La revue se pour­suit par un beau partage des voix, duquel je retiens en toute sub­jec­tiv­ité revendiquée les poèmes de Stéphen Bertrand, ou bien ces vers de Béa­trice Libert :

Et la terre était tiède
Quand je l’ai retournée.

Je l’ai prise à deux mains.
J’ai ressen­ti son âge

Trem­pant, dans le soleil,
L’octobre de ses fruits.

Elle se ter­mine, pour ce qui est de la créa­tion (avant les notes de lec­ture et cetera) par une par­tie « voix d’ailleurs » con­sacrée en par­ti­c­uli­er à Sam Hamill, poète améri­cain dont les textes sont ici don­nés en anglais et en français.

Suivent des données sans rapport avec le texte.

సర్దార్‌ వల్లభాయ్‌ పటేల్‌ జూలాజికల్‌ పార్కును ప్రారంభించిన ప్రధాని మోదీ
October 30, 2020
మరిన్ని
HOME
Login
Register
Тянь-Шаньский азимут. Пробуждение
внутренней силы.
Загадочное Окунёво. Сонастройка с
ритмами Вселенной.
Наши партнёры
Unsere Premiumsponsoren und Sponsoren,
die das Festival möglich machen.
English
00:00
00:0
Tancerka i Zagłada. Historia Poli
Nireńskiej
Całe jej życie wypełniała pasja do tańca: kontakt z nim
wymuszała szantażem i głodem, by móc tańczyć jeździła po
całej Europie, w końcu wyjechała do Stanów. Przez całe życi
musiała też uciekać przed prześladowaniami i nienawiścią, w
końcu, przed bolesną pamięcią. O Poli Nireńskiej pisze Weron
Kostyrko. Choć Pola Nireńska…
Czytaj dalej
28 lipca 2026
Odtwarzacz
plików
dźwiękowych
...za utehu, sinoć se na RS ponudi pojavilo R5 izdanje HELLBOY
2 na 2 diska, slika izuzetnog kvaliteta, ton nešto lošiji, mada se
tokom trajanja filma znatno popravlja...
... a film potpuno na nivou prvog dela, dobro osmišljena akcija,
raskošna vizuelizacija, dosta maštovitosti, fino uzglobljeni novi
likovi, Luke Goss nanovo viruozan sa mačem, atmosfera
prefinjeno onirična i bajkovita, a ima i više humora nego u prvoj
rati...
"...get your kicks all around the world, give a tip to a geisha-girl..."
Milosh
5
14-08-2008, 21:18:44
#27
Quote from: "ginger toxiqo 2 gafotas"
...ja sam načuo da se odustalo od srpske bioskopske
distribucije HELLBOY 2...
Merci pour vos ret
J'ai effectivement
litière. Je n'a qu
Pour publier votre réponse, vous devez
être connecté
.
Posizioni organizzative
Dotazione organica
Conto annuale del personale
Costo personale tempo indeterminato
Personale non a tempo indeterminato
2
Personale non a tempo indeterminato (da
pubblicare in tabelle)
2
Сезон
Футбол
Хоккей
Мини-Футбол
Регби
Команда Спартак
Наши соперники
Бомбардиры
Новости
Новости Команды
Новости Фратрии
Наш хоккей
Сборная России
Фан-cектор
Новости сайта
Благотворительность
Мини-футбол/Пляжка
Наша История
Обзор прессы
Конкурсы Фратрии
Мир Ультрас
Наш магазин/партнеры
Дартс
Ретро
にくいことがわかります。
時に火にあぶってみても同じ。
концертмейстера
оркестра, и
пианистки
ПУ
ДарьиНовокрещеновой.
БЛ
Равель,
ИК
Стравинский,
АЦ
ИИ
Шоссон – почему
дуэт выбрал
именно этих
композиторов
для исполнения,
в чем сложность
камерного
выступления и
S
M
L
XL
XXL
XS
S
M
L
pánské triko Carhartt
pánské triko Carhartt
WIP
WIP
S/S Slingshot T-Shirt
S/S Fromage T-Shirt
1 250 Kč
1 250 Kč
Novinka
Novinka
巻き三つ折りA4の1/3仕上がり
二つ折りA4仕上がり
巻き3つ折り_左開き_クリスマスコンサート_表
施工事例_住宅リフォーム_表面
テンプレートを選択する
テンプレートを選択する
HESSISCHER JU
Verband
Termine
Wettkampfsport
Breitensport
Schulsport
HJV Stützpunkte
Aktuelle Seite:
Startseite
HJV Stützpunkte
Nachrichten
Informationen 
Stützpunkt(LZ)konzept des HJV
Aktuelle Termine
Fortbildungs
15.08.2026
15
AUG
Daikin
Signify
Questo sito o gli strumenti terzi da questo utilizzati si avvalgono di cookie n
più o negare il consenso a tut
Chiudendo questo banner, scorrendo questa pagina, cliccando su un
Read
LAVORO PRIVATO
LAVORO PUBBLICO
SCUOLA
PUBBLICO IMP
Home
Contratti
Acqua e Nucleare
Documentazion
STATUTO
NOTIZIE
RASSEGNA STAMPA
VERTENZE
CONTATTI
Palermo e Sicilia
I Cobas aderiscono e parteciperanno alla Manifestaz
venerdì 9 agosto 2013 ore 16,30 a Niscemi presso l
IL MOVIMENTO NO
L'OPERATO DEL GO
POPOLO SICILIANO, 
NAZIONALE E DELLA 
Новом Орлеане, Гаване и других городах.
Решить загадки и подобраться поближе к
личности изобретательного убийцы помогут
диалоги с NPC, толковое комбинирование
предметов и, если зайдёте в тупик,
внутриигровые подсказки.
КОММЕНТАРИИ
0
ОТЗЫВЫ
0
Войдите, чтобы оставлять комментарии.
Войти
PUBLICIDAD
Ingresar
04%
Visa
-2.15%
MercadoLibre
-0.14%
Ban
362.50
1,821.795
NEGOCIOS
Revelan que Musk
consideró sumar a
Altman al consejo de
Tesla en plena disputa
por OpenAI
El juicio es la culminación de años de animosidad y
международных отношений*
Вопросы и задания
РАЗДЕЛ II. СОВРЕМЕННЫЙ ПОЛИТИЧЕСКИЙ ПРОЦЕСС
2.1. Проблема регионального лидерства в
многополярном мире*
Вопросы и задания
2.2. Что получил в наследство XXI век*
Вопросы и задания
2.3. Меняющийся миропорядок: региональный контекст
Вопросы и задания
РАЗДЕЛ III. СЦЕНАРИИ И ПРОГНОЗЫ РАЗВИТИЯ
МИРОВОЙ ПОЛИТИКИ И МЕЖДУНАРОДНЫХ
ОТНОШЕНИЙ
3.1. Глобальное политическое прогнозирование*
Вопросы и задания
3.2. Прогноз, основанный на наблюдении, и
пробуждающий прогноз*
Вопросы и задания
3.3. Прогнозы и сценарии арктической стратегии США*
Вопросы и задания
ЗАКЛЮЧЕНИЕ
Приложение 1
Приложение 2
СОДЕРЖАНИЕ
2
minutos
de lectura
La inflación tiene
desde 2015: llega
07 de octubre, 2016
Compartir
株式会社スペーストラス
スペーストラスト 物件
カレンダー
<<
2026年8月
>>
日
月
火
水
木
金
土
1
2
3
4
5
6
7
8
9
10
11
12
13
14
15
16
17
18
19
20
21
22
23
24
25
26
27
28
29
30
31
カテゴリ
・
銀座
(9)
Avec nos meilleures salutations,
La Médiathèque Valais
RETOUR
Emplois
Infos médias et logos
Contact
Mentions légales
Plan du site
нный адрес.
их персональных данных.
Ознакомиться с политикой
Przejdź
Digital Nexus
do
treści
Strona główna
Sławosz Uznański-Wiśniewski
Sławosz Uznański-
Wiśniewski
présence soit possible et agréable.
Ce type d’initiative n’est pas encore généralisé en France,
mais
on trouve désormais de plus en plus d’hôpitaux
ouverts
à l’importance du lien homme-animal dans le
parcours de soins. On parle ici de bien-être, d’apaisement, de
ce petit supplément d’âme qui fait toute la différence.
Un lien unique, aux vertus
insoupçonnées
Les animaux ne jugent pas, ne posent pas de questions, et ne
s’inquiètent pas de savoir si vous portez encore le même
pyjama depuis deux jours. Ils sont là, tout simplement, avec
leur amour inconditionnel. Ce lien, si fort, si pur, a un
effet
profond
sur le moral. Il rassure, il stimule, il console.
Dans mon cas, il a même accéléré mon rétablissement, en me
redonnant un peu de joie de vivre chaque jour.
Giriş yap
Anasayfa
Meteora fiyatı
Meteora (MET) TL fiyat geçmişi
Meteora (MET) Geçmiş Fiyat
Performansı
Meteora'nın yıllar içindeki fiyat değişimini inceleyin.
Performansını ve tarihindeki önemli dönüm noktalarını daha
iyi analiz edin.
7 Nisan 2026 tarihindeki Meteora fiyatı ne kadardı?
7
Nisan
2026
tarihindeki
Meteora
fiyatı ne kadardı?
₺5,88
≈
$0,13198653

Par­mi de nom­breux « faits d’armes », Sam Hamill a créé le mou­ve­ment des « Poètes con­tre la guerre » en 2003. On ne sera donc pas sur­pris de la hau­teur de vue de sa poésie quand ce qui nous est don­né à lire ici (Ars Poet­i­ca) com­mence ainsi :

Achille, longtemps après Troie
          se risqua à un nou­veau départ
et dans cette sortie
fit retour vers le sans lieu

Et qu’aurait-il pu con­naître d’autre, comme Ulysse,
que frappe des vagues sur la proue
         et les his­toires qu’elles disent :
la douce danse d’Eros et Thanatos

et les amours,
les vic­toires, les trahisons des hommes ordinaires…

Un long et essen­tiel poème s’étendant sur plusieurs pages, précé­dant un deux­ième en forme de con­ver­sa­tion avec Milosz, à Vil­nius. La poésie de Sam Hamill s’ancre dans la pro­fondeur du Poème. Le « sans lieu ».